What we had in common was she knew my PhD supervisor and that he wasn’t particularly helpful with certain aspects, like career advice. So she thought she could compensate by doing this.
Are you a mentor yourself now?
Yes, I used to informally mentor students who came to work here for a bit and again this was something I never knew that this is called ‘mentoring’ until someone said, ‘This is mentoring.’
Now I’m part of the formal mentoring scheme within my department as a mentor and I think it just does make a huge difference to people because when they come with things they are not sure about, or when they feel nervous about … just someone else saying kind of, ‘I’ve been in a similar situation or, or these are your options.’ It does make a huge difference.

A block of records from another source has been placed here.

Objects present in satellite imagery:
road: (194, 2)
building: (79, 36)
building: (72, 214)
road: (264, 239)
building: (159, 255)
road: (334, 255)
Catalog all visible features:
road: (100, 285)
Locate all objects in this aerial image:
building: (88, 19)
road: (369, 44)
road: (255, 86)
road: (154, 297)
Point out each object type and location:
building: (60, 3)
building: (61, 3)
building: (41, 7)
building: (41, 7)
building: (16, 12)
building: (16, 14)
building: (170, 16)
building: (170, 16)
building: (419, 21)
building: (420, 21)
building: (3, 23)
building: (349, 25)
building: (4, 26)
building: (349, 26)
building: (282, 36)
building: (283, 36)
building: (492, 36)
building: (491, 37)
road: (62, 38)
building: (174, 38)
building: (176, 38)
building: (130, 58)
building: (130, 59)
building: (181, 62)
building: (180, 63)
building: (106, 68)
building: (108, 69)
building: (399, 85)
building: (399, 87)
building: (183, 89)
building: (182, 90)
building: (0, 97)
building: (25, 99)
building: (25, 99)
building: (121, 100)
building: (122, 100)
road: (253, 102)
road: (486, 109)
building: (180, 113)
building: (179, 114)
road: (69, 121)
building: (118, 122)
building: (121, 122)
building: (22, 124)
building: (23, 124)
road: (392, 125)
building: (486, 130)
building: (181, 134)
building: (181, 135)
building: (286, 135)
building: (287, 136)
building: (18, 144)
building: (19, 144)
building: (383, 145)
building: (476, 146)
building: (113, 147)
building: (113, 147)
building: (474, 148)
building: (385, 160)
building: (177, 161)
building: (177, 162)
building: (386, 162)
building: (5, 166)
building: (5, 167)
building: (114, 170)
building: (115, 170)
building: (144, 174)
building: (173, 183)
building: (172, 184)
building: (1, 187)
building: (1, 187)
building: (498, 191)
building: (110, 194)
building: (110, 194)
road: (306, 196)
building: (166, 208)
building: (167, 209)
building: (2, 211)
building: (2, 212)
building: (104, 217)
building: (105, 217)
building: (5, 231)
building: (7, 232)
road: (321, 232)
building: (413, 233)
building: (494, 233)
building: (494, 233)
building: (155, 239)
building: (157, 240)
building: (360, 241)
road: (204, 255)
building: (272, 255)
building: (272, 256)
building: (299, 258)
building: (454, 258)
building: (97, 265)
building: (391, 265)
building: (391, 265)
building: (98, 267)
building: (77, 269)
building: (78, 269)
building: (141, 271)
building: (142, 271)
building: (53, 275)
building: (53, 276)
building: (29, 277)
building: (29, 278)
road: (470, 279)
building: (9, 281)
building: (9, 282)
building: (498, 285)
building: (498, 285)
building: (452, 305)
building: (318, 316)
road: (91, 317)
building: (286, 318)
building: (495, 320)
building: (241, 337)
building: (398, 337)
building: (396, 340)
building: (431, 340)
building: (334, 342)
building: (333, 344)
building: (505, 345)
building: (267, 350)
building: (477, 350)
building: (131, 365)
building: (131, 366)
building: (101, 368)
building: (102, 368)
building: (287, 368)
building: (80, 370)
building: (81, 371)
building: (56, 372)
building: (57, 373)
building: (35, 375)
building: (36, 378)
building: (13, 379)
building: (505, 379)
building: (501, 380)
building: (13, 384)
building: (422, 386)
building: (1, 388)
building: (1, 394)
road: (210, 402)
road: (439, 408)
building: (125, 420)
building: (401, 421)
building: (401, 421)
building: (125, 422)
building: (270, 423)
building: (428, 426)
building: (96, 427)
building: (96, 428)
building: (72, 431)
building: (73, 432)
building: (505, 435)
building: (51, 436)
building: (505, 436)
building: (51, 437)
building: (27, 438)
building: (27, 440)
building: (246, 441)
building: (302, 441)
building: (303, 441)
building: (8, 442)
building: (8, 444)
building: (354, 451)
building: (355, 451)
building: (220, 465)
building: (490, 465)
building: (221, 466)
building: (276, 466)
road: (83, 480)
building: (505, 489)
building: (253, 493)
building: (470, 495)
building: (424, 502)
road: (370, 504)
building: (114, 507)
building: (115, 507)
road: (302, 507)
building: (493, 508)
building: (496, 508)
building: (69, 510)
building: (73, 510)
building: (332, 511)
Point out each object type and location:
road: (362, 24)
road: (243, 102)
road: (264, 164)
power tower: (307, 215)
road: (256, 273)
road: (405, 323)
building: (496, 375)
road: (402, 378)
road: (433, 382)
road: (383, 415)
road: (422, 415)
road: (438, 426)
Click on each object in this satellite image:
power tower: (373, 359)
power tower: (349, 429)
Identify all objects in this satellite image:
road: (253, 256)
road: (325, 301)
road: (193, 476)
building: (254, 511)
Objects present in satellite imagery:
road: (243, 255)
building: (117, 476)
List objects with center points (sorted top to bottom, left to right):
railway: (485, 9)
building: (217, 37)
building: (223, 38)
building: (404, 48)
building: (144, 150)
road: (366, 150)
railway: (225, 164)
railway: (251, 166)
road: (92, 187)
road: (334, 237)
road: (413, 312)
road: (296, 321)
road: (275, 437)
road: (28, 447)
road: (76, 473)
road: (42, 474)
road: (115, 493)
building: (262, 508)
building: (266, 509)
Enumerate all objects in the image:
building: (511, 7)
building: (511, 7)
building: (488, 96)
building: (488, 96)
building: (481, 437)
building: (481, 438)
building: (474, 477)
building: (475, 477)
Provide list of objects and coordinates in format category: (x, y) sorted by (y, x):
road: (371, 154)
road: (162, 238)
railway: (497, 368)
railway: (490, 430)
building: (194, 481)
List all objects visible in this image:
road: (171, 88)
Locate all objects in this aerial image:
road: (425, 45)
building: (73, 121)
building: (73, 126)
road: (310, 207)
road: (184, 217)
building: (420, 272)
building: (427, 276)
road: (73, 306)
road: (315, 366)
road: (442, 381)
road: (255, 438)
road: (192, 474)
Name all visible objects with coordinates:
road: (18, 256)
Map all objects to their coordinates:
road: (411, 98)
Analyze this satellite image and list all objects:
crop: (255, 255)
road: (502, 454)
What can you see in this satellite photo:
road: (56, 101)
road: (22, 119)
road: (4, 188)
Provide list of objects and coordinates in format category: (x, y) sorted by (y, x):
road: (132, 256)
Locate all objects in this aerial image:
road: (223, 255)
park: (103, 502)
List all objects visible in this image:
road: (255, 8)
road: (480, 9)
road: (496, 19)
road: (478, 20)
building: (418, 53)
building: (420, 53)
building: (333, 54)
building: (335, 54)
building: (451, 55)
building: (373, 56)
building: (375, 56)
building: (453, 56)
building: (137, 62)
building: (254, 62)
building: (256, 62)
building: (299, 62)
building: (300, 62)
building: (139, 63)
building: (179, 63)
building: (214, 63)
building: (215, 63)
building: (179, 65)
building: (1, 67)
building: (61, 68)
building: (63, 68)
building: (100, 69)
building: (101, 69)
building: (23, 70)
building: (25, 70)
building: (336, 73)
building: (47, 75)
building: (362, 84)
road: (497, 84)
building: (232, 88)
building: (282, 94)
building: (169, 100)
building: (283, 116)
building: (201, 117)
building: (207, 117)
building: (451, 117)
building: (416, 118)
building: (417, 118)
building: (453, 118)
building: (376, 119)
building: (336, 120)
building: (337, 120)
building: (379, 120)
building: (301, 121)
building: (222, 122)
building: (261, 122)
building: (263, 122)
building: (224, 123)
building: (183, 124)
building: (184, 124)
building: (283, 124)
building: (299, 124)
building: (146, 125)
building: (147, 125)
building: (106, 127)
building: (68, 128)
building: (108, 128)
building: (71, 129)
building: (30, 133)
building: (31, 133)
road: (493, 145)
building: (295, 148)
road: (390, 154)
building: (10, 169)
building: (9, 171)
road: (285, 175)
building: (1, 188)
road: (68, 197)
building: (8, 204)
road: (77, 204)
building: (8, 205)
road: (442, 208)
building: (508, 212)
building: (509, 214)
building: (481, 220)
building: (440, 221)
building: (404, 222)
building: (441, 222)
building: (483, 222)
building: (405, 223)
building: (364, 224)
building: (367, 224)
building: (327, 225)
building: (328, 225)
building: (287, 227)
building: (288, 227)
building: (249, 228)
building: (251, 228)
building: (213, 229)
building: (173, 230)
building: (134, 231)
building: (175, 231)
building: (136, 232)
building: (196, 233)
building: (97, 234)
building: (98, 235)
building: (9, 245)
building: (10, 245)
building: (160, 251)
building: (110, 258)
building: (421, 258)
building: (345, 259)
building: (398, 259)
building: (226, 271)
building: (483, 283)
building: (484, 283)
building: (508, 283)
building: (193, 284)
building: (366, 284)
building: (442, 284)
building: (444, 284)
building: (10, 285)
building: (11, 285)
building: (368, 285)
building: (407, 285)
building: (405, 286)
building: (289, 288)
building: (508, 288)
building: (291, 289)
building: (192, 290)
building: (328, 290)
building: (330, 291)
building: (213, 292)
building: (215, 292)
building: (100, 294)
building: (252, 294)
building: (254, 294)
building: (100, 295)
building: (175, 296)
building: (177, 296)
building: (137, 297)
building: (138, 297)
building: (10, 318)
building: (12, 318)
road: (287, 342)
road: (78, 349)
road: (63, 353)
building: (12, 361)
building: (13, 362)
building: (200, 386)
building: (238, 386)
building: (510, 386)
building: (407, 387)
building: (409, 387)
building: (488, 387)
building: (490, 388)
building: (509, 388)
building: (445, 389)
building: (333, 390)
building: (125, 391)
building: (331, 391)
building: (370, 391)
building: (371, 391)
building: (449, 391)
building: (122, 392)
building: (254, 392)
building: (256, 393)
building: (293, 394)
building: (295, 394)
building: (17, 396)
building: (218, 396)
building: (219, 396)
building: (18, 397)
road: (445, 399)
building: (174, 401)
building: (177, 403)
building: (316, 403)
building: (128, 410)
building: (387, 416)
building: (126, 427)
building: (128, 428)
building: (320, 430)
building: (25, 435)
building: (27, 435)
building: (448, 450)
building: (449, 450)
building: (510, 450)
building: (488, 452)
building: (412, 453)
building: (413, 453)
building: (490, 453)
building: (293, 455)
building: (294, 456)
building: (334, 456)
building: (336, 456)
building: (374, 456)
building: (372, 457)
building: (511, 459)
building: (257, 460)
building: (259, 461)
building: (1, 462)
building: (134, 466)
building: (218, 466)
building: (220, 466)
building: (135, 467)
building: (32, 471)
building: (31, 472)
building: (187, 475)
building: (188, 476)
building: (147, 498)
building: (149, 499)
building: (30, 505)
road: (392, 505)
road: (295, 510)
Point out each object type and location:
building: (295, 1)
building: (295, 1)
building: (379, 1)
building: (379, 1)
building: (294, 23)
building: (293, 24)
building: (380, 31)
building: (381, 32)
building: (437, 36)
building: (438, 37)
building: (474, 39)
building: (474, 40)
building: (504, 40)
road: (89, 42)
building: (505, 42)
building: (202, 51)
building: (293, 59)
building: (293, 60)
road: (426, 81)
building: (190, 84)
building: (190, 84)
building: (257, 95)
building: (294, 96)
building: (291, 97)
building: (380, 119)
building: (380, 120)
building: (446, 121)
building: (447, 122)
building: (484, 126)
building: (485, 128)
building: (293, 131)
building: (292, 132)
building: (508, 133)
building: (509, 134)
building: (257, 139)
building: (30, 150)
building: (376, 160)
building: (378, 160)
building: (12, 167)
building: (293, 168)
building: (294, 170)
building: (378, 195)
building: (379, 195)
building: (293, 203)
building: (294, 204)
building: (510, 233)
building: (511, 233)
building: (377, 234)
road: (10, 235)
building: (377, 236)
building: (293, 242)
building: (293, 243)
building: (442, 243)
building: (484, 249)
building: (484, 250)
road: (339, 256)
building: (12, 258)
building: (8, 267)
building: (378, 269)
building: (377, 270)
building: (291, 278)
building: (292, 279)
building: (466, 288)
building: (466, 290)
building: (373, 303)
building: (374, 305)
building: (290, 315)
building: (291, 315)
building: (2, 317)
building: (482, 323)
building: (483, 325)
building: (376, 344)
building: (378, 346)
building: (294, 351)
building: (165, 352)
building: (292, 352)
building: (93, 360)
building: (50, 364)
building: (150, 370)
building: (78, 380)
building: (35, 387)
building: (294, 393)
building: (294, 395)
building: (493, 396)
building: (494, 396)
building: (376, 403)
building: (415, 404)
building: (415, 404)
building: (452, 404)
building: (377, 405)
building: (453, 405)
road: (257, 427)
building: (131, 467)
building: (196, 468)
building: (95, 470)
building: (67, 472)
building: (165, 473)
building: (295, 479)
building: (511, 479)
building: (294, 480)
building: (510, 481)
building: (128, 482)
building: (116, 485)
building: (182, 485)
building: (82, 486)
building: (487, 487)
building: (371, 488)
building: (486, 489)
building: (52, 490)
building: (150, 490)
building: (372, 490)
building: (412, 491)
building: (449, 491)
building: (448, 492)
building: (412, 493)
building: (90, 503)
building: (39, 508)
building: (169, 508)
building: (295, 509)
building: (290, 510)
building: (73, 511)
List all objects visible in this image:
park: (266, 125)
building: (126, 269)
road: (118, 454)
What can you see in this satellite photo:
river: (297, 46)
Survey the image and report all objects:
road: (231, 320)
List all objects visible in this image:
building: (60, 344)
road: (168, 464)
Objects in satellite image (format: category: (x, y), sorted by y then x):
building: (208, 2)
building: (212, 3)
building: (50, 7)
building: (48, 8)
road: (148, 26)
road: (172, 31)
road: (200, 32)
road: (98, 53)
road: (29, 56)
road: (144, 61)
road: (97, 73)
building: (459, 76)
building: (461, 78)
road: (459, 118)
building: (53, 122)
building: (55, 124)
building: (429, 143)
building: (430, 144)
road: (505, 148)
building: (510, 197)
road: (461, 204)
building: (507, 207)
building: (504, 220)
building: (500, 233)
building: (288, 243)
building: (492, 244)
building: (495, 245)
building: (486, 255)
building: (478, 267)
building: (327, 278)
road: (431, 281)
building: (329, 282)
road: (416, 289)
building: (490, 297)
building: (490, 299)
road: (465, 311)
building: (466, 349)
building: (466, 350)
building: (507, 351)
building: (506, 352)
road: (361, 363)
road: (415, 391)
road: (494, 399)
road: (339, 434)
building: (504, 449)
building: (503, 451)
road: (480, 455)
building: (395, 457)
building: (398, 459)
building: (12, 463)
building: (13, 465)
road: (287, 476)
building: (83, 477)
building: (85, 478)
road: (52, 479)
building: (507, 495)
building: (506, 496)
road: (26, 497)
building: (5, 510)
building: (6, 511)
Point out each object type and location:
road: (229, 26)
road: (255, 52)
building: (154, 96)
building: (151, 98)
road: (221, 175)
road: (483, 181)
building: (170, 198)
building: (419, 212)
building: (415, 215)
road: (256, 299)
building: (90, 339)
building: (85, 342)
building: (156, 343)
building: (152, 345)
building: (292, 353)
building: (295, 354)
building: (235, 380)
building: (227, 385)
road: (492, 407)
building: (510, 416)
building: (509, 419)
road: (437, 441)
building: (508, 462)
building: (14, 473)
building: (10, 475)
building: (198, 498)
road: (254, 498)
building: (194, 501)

How does it work in the department? Do they choose you or does someone put them in touch with them?
You have to express an interest for being either a mentor or a mentee or both and then they will send you four different suggestions who could be your mentor and there is a short biography, just half a page, who these people are, what they do. And then you can choose one. You could pick this person based on someone you want to be either fairly close to your work or a bit more distant. You could pick it based on a woman, a man or a similar career stage or more focusing on work-life balance.
Does that seem to work?
Yes. It’s a fairly new scheme in the department but it seems to work really well.